▶ [SELECTED EXCERPT]:
I now have compiled the drivers as modules. Still, no luck. I'm not sure what making sure the userspace software is working correctly entails. I do have USE="v4l". I've tried to capture through VLC as well, still no luck. I am in the video group.

Thanks

----------

## cach0rr0

try running cheese from the console and seeing if it spits out anything useful 

i dont have any real brilliant ideas, but heh, worth trying. 

As you already have /dev/video0 the driver side of things is fine.

----------

## ISHAIM

There is no console output whatsoever from running cheese from the console. Not even from running cheese as superuser.

----------

## SDNick484

Was this issue ever solved?  Coincidentally, I too just found my old Easy PC Camera that I got for free somewhere.  I seem to recall using it in Linux years ago, but I can't get it working now.

▶ [DATA FOR ANALYSIS]:
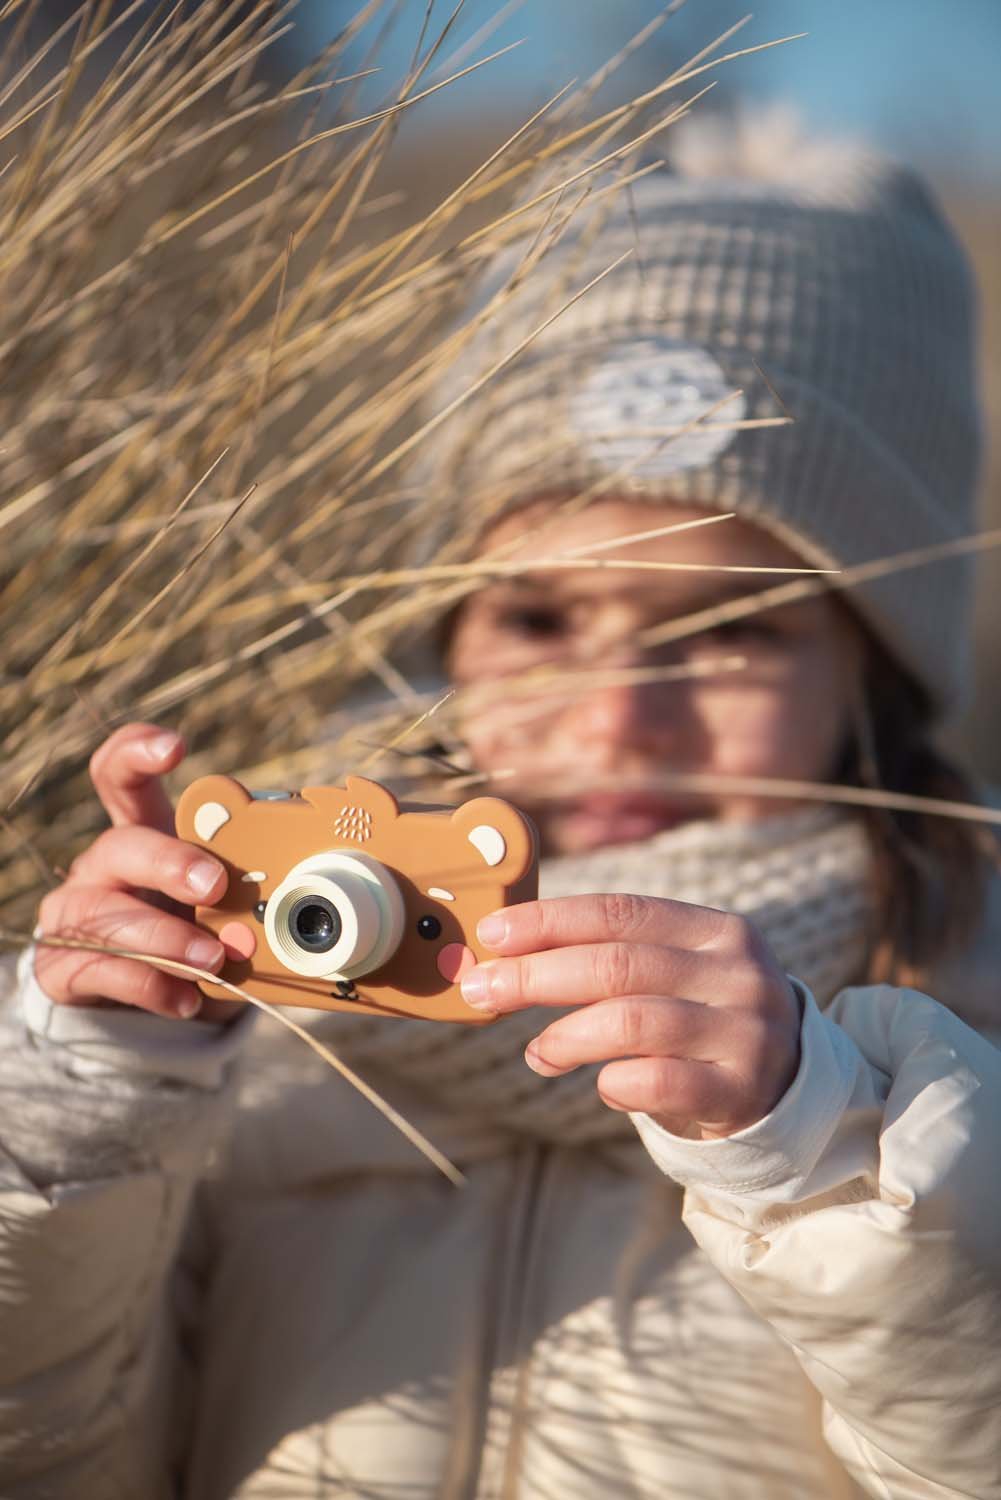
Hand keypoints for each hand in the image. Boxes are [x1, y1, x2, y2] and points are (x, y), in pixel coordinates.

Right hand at [35, 723, 236, 1022]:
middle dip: (169, 862)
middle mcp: (102, 867)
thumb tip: (286, 905)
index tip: (175, 748)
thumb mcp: (217, 903)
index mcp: (139, 833)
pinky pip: (101, 970)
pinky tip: (187, 997)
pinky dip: (150, 985)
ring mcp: (76, 914)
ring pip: (107, 916)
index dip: (137, 752)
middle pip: (121, 845)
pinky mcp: (64, 966)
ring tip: (213, 959)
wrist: (141, 993)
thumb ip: (245, 896)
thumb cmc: (189, 927)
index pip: (120, 776)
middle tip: (214, 884)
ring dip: (166, 938)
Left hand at [460, 894, 801, 1138]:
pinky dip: (615, 1082)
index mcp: (715, 929)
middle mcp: (737, 973)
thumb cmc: (698, 1021)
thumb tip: (497, 956)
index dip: (549, 921)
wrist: (783, 1089)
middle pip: (617, 964)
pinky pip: (659, 1082)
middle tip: (483, 990)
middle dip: (536, 976)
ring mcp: (745, 1032)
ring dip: (566, 1036)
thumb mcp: (672, 975)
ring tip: (537, 1053)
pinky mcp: (742, 1090)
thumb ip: (606, 958)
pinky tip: (602, 1085)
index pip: (620, 912)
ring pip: (632, 1022)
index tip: (492, 935)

▶ [PROBLEMS TO WORK ON]:
1. Please print the webcam troubleshooting thread from "I now have compiled" to "heh, worth trying.".
2. In the webcam troubleshooting thread, what does cach0rr0 say shows that the driver side is fine?
3. Go on with the webcam troubleshooting thread after its final post.
The records have nothing to do with the webcam troubleshooting thread.

▶ [RESULTS OF THE EXERCISE]:
1.
I now have compiled the drivers as modules. Still, no luck. I'm not sure what making sure the userspace software is working correctly entails. I do have USE="v4l". I've tried to capture through VLC as well, still no luck. I am in the video group.

Thanks

----------

## cach0rr0

try running cheese from the console and seeing if it spits out anything useful 

i dont have any real brilliant ideas, but heh, worth trying.

2. Already having /dev/video0.

3.
EDIT: I've gotten skype to work via the 508 module and using " bash -c 'LD_PRELOAD=/usr/lib32/libv4l/v4l1compat.so skype' " which I  got from https://help.ubuntu.com/community/Webcam.  However the other apps I've tried don't seem to respond even when invoking the compat library.

EDIT2: I was able to get vlc to work via "LD_PRELOAD=/usr/lib32/libv4l/v4l1compat.so  vlc".  It's built with both the libv4l2 & v4l2 use flags.

----------

## ISHAIM

Thanks a lot   :Cool:  , I was able to get the webcam working in vlc with 'LD_PRELOAD=/usr/lib32/libv4l/v4l1compat.so vlc', however the video stream has a bluish tint and is really laggy. At least I know it's working.

I am using the regular v4l USE flag, should I not? Is it deprecated?

Still nothing in cheese either.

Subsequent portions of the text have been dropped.